Task description — Copy the records starting at the beginning and ending at the line that contains "台湾の政府ネットワークは2024年に", with both ends included. Change every "cuerpo" to "corazón" and leave all other text as it is.

Source records —

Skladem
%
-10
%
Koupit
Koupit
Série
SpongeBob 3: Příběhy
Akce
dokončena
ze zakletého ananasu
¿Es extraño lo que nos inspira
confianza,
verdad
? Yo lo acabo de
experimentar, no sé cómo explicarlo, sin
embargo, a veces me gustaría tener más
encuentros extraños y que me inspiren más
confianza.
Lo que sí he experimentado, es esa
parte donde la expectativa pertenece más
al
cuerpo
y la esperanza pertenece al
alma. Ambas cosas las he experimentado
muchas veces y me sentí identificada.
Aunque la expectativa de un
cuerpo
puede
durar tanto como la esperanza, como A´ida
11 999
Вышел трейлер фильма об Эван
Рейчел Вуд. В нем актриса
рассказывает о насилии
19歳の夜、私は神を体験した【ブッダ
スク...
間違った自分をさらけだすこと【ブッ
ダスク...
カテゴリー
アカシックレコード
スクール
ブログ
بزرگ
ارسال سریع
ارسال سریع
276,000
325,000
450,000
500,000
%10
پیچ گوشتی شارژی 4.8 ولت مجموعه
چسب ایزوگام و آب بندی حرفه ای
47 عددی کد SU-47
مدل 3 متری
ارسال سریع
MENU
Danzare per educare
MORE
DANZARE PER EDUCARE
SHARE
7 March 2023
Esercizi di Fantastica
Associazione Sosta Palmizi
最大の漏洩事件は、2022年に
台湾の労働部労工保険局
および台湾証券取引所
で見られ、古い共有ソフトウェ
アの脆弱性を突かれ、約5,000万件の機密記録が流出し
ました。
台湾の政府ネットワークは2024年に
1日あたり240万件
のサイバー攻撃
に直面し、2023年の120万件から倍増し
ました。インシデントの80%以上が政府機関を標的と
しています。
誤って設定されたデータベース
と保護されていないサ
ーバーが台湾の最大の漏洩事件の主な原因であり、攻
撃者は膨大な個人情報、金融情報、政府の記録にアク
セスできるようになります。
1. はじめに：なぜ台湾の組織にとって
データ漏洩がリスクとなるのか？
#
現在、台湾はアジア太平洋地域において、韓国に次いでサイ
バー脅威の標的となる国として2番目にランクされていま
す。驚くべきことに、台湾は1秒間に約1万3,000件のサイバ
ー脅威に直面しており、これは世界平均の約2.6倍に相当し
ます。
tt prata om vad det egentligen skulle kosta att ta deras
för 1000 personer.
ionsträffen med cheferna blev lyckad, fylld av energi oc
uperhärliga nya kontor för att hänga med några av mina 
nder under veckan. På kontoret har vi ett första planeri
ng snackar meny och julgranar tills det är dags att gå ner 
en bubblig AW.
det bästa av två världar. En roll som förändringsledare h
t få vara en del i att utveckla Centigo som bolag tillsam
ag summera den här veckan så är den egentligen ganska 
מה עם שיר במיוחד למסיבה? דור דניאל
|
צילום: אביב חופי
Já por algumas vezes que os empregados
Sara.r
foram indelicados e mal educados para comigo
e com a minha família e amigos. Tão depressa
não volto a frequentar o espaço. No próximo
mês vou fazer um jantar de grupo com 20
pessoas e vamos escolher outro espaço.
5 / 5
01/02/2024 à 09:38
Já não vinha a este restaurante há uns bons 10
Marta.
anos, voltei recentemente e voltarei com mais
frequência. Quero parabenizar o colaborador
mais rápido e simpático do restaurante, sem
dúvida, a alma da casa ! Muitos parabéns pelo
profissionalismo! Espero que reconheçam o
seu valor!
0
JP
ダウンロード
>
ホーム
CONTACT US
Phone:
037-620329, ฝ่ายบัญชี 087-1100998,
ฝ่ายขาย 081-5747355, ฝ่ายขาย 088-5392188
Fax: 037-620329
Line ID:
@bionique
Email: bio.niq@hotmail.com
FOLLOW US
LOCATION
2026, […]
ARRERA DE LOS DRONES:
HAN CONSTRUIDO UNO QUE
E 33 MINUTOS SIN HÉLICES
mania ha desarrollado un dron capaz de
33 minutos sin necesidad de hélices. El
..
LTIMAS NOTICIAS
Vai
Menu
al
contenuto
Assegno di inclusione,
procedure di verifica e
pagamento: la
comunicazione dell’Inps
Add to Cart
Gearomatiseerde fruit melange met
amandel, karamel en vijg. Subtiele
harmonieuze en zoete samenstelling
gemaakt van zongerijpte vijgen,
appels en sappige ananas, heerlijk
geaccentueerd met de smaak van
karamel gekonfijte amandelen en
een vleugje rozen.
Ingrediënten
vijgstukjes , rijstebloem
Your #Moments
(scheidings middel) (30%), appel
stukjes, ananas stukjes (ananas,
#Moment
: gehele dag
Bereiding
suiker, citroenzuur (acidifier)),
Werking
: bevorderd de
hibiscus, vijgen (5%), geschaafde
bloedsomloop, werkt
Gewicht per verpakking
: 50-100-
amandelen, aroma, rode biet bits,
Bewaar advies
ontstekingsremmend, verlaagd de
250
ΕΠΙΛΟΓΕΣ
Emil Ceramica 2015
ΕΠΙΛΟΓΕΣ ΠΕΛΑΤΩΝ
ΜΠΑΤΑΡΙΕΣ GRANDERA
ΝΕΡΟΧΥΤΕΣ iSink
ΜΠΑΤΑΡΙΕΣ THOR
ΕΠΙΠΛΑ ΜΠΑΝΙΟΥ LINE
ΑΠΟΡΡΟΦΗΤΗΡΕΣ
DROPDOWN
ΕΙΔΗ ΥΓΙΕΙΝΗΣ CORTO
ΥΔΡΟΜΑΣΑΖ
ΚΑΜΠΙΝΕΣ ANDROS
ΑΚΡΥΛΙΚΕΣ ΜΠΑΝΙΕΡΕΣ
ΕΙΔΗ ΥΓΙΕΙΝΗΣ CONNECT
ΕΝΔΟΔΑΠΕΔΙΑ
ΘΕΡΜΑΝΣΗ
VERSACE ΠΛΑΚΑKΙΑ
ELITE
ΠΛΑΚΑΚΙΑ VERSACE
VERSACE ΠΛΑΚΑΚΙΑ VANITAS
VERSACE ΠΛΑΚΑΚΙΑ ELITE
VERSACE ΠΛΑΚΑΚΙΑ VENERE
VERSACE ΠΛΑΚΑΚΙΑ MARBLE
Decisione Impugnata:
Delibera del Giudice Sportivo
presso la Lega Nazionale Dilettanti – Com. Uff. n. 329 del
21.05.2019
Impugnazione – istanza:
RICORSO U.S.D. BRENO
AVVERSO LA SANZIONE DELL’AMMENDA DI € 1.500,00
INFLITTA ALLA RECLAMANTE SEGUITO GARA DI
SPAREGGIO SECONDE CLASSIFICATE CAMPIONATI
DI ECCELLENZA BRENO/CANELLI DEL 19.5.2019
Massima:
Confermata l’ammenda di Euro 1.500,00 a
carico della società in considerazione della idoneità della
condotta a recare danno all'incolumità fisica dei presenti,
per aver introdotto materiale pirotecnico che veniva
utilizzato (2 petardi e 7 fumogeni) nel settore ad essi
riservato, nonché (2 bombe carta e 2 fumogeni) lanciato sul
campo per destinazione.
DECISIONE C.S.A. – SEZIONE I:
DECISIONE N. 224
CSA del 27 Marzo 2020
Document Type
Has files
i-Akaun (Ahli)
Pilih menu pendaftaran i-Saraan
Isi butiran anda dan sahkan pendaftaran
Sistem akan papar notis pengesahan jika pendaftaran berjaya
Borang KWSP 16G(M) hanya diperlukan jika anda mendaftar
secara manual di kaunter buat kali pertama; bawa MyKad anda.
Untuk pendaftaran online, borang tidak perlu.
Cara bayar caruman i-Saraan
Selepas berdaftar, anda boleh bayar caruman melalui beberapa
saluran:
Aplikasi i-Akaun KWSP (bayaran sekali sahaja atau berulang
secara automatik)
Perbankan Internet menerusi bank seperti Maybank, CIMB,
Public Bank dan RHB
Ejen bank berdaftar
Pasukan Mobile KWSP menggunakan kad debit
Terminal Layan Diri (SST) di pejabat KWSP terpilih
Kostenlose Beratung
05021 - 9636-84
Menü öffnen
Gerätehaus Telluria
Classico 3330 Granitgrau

Result of the exercise —
Skladem
%
-10
%
Koupit
Koupit
Série
SpongeBob 3: Příběhy
Akce
dokončena
ze zakletého ananasu
¿Es extraño lo que nos inspira
confianza,
verdad
? Yo lo acabo de
experimentar, no sé cómo explicarlo, sin
embargo, a veces me gustaría tener más
encuentros extraños y que me inspiren más
confianza.
Lo que sí he experimentado, es esa
parte donde la expectativa pertenece más
al
corazón
y la esperanza pertenece al
alma. Ambas cosas las he experimentado
muchas veces y me sentí identificada.
Aunque la expectativa de un
corazón
puede
durar tanto como la esperanza, como A´ida
11 999
Вышел трейлер фильма об Эван
Рейчел Вуд. В нем актриса
рассказывает о насилии
19歳の夜、私は神を体験した【ブッダ
スク...
間違った自分をさらけだすこと【ブッ
ダスク...
カテゴリー
アカシックレコード
スクール
ブログ
بزرگ
ارسال سریع
ارسال سریع
276,000
325,000
450,000
500,000
%10
پیچ گوشتی شارژی 4.8 ولت مجموعه
چسب ایزوگام و آب بندی حرفه ای
47 عددی کد SU-47
مدل 3 متری
ارسال سریع
MENU
Danzare per educare
MORE
DANZARE PER EDUCARE
SHARE
7 March 2023
Esercizi di Fantastica
Associazione Sosta Palmizi
最大の漏洩事件は、2022年に
台湾の労働部労工保険局
および台湾証券取引所
で見られ、古い共有ソフトウェ
アの脆弱性を突かれ、約5,000万件の機密記録が流出し
ました。
台湾の政府ネットワークは2024年に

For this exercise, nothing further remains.